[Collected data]
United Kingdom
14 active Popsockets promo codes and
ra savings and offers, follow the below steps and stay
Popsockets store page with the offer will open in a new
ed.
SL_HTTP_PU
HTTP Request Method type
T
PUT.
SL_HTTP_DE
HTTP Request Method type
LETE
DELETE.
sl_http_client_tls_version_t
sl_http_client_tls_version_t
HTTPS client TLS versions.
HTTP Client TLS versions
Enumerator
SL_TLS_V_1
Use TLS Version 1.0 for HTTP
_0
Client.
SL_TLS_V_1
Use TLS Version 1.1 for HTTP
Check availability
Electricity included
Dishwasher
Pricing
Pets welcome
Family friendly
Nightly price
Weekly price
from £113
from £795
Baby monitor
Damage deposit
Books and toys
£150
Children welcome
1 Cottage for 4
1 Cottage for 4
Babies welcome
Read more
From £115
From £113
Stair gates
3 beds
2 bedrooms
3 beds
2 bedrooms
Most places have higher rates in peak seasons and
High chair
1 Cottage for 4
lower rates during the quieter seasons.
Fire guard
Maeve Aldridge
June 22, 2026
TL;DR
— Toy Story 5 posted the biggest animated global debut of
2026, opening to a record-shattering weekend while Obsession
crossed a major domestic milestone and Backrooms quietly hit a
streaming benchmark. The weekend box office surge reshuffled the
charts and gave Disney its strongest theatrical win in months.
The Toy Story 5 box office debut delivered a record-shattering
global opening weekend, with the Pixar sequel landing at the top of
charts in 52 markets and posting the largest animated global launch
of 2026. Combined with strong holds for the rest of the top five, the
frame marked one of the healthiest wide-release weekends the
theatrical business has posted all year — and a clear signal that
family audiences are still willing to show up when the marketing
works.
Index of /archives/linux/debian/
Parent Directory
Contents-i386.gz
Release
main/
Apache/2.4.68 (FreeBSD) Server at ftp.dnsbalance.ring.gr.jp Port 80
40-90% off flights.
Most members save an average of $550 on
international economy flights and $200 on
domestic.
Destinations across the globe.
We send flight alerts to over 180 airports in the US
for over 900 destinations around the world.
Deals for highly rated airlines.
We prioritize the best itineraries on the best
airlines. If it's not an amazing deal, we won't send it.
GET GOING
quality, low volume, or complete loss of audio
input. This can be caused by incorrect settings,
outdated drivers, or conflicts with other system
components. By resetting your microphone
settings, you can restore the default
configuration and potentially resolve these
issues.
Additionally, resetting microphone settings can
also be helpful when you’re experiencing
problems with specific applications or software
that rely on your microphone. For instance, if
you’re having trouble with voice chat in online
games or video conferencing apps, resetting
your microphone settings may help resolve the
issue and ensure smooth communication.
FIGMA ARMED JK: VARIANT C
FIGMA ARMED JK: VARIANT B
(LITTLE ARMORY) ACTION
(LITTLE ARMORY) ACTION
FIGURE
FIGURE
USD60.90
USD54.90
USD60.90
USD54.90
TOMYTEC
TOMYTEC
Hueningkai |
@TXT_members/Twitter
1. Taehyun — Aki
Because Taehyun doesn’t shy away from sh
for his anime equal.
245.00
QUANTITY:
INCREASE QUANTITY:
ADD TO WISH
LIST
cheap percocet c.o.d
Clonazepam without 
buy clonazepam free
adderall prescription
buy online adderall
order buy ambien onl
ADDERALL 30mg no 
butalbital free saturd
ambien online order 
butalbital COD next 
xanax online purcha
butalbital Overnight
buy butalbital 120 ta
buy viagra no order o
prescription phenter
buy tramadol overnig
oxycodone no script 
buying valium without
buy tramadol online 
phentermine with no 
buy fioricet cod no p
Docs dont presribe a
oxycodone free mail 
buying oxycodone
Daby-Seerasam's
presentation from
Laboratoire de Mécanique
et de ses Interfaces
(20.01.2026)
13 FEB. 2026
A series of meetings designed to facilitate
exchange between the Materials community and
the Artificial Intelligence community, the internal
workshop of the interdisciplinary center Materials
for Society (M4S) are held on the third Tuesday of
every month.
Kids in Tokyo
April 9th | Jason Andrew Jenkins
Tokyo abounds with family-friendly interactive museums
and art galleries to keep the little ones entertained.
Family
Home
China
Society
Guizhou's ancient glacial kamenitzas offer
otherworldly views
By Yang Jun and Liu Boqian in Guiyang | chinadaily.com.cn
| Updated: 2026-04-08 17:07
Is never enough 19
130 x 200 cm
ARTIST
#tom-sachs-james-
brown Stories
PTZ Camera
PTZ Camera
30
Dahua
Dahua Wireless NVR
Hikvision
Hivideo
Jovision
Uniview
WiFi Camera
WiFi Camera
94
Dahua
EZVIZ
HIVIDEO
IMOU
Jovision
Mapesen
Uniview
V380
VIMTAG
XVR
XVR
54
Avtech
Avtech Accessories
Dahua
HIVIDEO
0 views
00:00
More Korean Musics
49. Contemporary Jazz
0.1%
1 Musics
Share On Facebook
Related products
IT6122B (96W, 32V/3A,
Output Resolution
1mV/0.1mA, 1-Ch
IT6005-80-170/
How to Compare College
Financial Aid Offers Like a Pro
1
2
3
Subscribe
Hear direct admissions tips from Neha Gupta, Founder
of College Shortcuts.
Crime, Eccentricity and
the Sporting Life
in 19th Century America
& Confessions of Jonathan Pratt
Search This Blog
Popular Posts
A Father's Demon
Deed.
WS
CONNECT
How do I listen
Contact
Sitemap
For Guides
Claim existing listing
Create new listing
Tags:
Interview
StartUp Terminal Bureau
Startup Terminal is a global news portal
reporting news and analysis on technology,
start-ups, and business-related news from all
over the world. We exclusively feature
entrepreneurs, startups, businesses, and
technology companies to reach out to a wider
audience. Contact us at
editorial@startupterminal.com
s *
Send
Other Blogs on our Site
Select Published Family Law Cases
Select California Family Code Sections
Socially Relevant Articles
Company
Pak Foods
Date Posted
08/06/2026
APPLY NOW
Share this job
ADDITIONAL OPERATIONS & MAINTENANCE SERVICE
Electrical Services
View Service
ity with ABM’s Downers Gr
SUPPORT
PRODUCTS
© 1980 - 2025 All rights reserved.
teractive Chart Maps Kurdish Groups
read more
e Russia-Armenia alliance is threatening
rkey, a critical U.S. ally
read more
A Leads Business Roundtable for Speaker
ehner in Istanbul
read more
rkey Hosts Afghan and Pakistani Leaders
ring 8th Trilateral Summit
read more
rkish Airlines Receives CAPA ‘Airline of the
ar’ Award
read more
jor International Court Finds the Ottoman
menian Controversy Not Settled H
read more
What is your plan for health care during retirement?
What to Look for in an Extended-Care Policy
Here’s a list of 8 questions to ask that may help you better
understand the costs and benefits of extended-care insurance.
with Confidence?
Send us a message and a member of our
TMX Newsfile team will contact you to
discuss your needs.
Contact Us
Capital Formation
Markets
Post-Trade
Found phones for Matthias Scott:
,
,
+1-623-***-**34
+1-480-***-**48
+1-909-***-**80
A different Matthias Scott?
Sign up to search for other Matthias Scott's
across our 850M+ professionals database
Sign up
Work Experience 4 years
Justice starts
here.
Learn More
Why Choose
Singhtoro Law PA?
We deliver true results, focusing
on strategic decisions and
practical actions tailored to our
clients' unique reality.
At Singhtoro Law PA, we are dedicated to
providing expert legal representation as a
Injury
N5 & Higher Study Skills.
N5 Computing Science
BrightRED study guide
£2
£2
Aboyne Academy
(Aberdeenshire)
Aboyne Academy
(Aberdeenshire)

## Exercise requirements
Write down every line of the data above that includes the string "animated".

## Solution for this exercise
— Toy Story 5 posted the biggest animated global debut of
charts in 52 markets and posting the largest animated global launch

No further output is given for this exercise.